▸ **ASSIGNED TASK A**:
Answer these questions about the book comments below:
(i) Which Connelly book is the first commenter eager to read after finishing Trollope?
(ii) Who posted the comment dated 18 August 2009 at 09:54 AM?
(iii) In The Brass Verdict, according to the last comment, how does Haller describe Harry Bosch?

▸ **PASSAGE FOR REVIEW**:
- - - - - - -
In one the menace is suggested but veiled, in the other it is brutal and open, but the trials of Phineas Finn and Walter Elliott (a sly Austen reference perhaps) share the same compelling, page-turning power. I'm now on the home straight with Trollope but when I have finished I will be eager to read Connelly's latest, The Scarecrow.
I,too, have just read The Brass Verdict, Mr C! And loved it. The Lincoln Lawyer, about the same character is also splendid. And I was lured into the 'chapter at the back of the book' and want to read The Scarecrow at once...
Afraid I can't comment on the Trollope. I have never read any of his books at all and feel great guilt at the admission. I will embark on him one day but meanwhile there are these tempting little modern things strewing the path.
Posted by: adele geras | 18 August 2009 at 09:54 AM
I love the Brass Verdict, Mr C, in fact I've read it twice! And The Lincoln Lawyer; I love that concept. Interesting in Brass verdict to see Haller describe Harry Bosch, who I have always liked, as having 'dead eyes'. And thinking of the ending, I wonder if they will ever meet again! I've just finished The Scarecrow and loved that too; Connelly is a great writer, and as the blurb says, on the same level as Grisham with his legal theme here (although I have to say that Grisham's The Associate is hard to beat).
- - - - - - -
▸ **TASK DATA**:
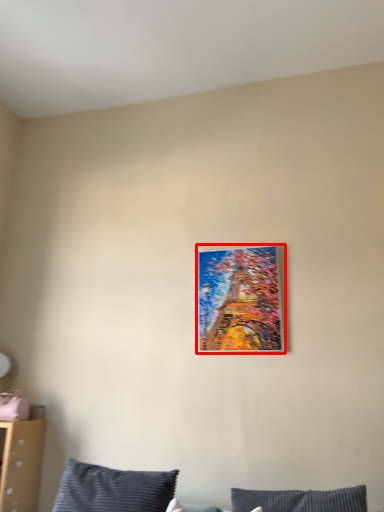
Question: From the image's perspective, where is picture frame (annotated by the red box) located in relation to pillow in the image?

Choices:
 (A) above
 (B) below

Answer: (A)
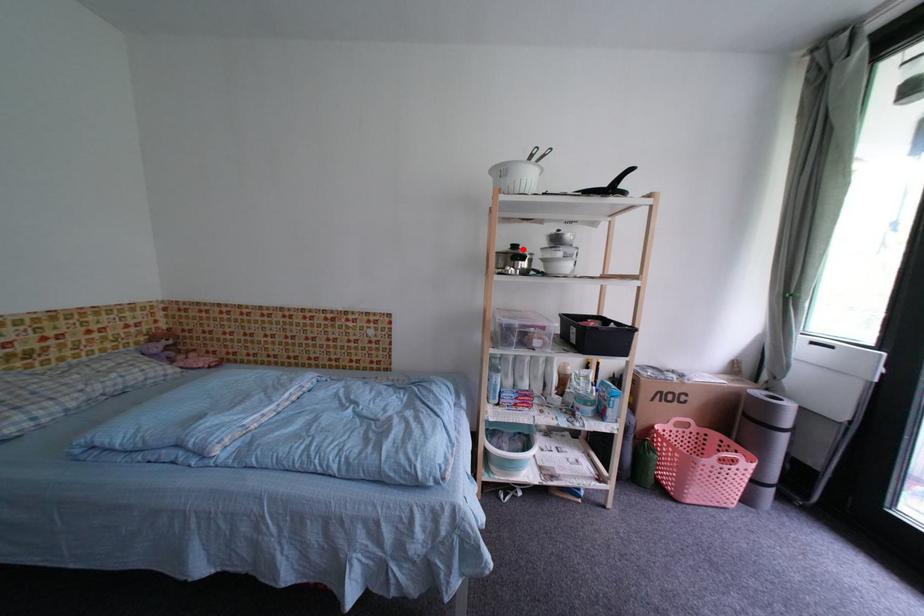
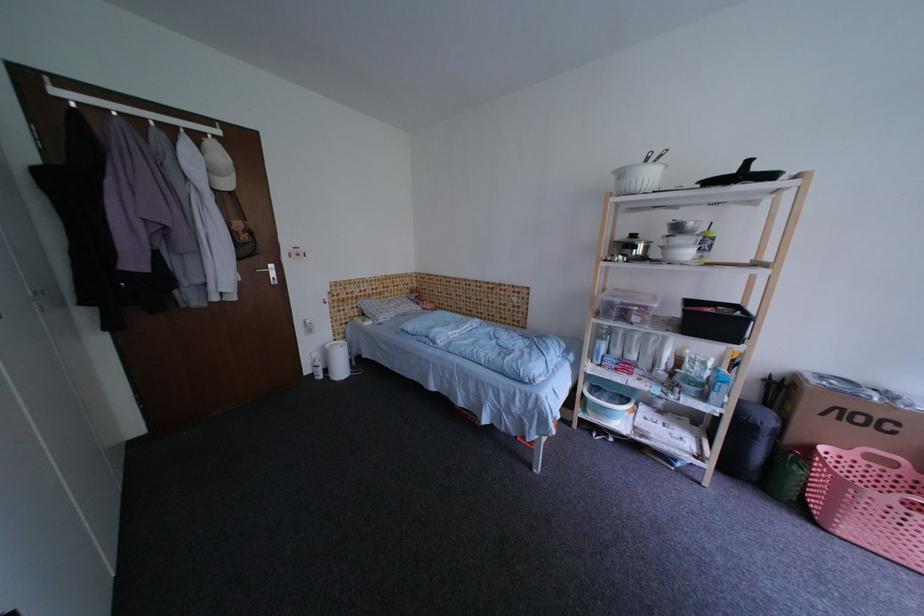
In the second image, find the point that corresponds to the highlighted location in the first image.

(641, 238)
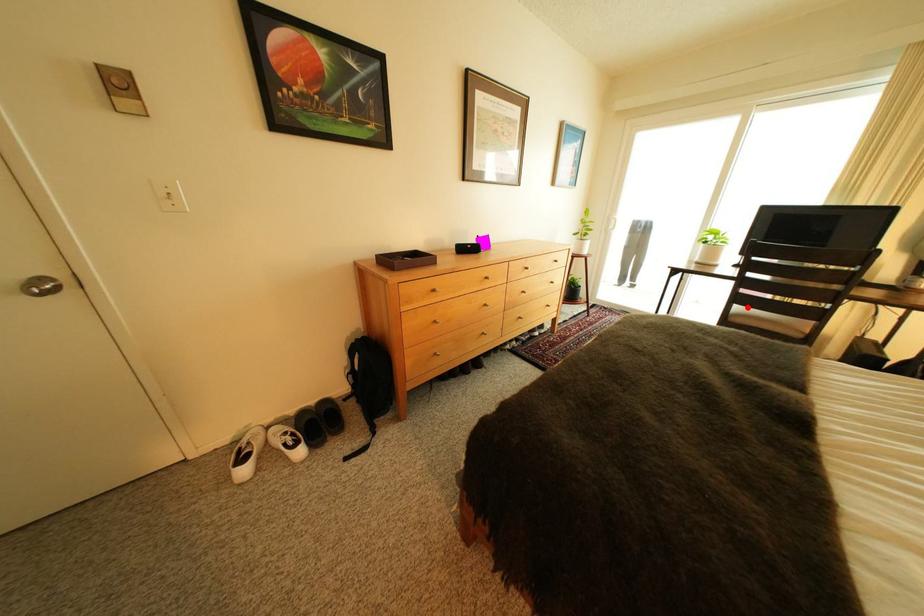
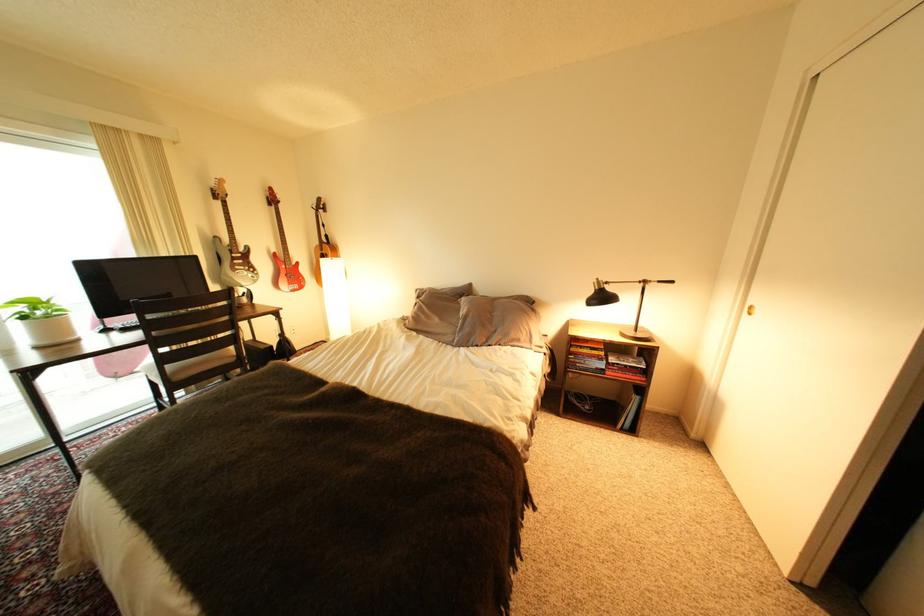
Locate, in the second image, the point that corresponds to the highlighted location in the first image.

(178, 368)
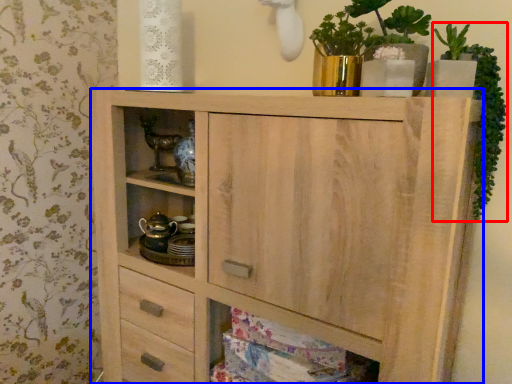
Question: Which of the following is the farthest to the observer, plant (highlighted by a red box) or chest of drawers (highlighted by a blue box)?

Choices:
 (A) plant
 (B) chest of drawers

Answer: (A)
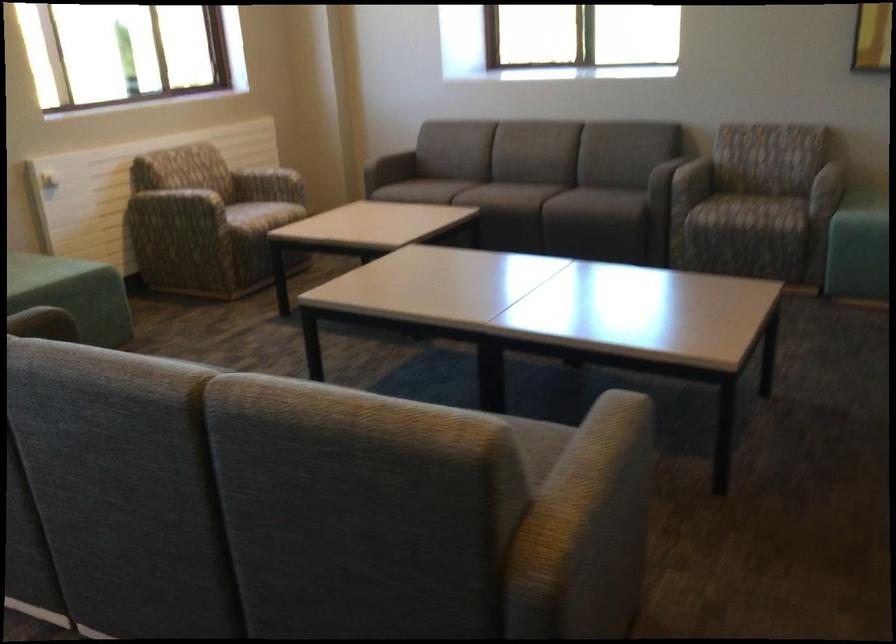
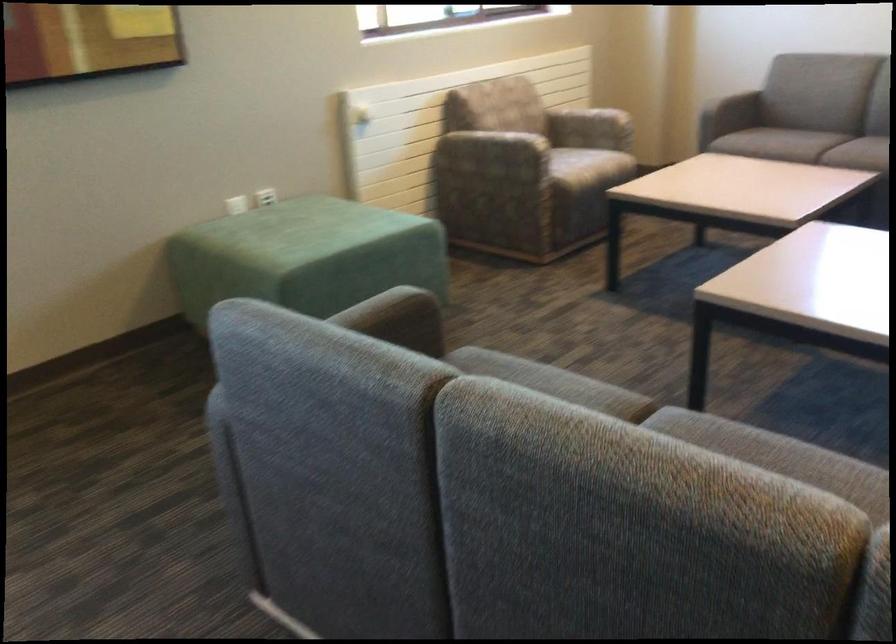
Question: How did the camera likely rotate?

Choices:
 (A) Left
 (B) Right
 (C) Up
 (D) Down

Answer: (A)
- - - - - - -
▸ **ASSIGNED TASK B**: Could you reproduce the records unchanged, from the line containing "Question: Which of" through the end of the records, both ends included, and omit the pictures?

▸ **PROBLEM SOLUTION A**:
(i) The Scarecrow
(ii) adele geras
(iii) As having 'dead eyes'

▸ **PROBLEM SOLUTION B**:
Question: Which of the following is the farthest to the observer, plant (highlighted by a red box) or chest of drawers (highlighted by a blue box)?

Choices:
 (A) plant
 (B) chest of drawers

Answer: (A)
Question: How did the camera likely rotate?

Choices:
 (A) Left
 (B) Right
 (C) Up
 (D) Down

Answer: (A)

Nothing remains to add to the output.